The Oregon Department of Transportation just announced that the City of Eugene has been awarded a $909,066 grant for its bike share project. That means bikes could be on the ground and rolling in about a year, according to the city’s Transportation Planning Manager Rob Inerfeld.
The grant comes from the Connect Oregon, a Lottery-backed program dedicated solely to “non-highway projects.” This was the first cycle of the grants that where biking and walking projects were eligible to compete for the funds.
This grant will pay for nearly all of Eugene’s bike share project, which has a total cost of $1,136,333. The remainder of the needed funds will be paid for through urban renewal dollars the city has already committed to. Once up and running the entire system will have 28 stations and and 210 bikes, which includes integration with a four station, 40-bike system
already up and running that is planned at University of Oregon.
Here’s more about the system from the official project description:
“The City is committed to making this system a success and will provide a match of about $227,000 from the Riverfront Urban Renewal District. Bike sharing is an innovative transportation program, ideal for short distance point-to-point trips providing users the ability to pick up a bicycle at any self-serve bike-station and return it to any other bike station located within the system’s service area. Eugene’s downtown area has the density, existing bicycle and transit infrastructure, and public support needed to launch a successful bike share system. The bike share will create efficient connections between transit stations, commercial districts, close-in residential neighborhoods, and the UO and reap the economic, environmental, social, and health benefits that bike share has to offer.

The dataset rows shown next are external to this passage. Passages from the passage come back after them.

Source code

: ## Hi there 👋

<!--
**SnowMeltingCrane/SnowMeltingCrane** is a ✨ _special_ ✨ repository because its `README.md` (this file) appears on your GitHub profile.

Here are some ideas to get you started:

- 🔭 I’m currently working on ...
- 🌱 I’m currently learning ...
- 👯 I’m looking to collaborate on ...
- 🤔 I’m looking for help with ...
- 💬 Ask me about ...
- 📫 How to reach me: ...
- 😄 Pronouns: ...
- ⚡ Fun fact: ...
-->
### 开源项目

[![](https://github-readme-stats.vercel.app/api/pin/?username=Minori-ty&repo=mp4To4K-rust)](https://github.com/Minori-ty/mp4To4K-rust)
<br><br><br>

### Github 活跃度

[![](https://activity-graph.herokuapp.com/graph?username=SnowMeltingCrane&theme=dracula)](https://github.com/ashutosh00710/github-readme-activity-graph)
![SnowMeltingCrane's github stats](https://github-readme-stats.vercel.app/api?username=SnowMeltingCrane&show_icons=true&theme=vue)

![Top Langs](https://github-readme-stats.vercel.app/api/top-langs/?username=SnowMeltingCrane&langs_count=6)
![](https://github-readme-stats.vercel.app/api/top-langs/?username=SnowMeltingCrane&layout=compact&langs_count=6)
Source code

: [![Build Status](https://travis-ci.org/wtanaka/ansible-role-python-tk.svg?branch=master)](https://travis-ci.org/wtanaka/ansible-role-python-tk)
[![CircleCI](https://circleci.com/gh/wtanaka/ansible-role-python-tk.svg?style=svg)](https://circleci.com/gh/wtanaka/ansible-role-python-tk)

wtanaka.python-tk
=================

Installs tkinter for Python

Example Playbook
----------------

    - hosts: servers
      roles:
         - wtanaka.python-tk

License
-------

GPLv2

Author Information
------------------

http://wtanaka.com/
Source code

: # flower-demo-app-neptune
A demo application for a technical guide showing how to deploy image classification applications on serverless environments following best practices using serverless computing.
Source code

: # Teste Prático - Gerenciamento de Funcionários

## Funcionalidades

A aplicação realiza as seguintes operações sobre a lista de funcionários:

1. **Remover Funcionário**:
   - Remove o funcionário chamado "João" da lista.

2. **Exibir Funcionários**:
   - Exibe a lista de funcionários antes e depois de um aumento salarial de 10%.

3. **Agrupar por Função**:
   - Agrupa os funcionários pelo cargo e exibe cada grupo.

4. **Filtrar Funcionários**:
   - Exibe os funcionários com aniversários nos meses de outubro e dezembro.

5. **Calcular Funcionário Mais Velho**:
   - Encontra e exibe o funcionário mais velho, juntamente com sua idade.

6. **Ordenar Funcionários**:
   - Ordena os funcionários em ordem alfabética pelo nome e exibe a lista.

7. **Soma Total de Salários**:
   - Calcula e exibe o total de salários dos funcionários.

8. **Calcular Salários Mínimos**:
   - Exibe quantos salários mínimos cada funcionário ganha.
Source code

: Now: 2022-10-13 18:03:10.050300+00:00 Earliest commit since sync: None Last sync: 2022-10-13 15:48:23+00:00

By providing an integrated bike share system throughout downtown Eugene and the UO, the City will be expanding on a convenient transportation option in bicycling that is already a widely used mode in the community.
The bike share system will increase mobility options for short trips of less than 2 miles, and provide an active transportation option for the first and last-mile of transit trips. In addition, a bike share program will cost-effectively relieve pressure on the transit system between downtown and the UO, which is currently at overcapacity during peak hours. Bike share systems are very scalable and the prices go up, the number of bikes or stations can be adjusted.”
As we reported back in January, Eugene is really lucky to have even been considered for this grant. After awarding $42 million in project grants back in June, the Oregon Transportation Commission gave applicants a second-chance due to some unallocated funds that popped up.
Inerfeld told us back in January that he thinks bike share will help boost the local economy and give the city an identity as an attractive place to live.
Reached today in his office, Inerfeld shared that their next step will be to contract with a consultant to help track down potential sponsors. This grant gets the bikes and stations on the ground, but the city will need to find more revenue for the ongoing maintenance and operation of the system.
Inerfeld said he sees the system as a citywide asset and he’s already engaged in talks with University of Oregon and the Lane Transit District to find a funding strategy. Another step the city will now take is to decide whether or not to have a non-profit run the system. That was a recommendation given to them by Toole Design Group, the firm that completed their bike share feasibility study.
As to the type of bikes Eugene will use, that too is up in the air. Inerfeld said they’ll put out a new RFP to find an equipment provider. He said they’ll take a close look at the more traditional fixed-station systems used in large systems like Citibike in New York City and Capital Bikeshare in D.C., or new, untethered systems like Social Bicycles.
Portland meanwhile still doesn’t have a bike share system — despite years of planning and false starts. PBOT staffers still say they are committed to the project and we’ve heard a date of 2016, but at this point not many people around here are holding their breath.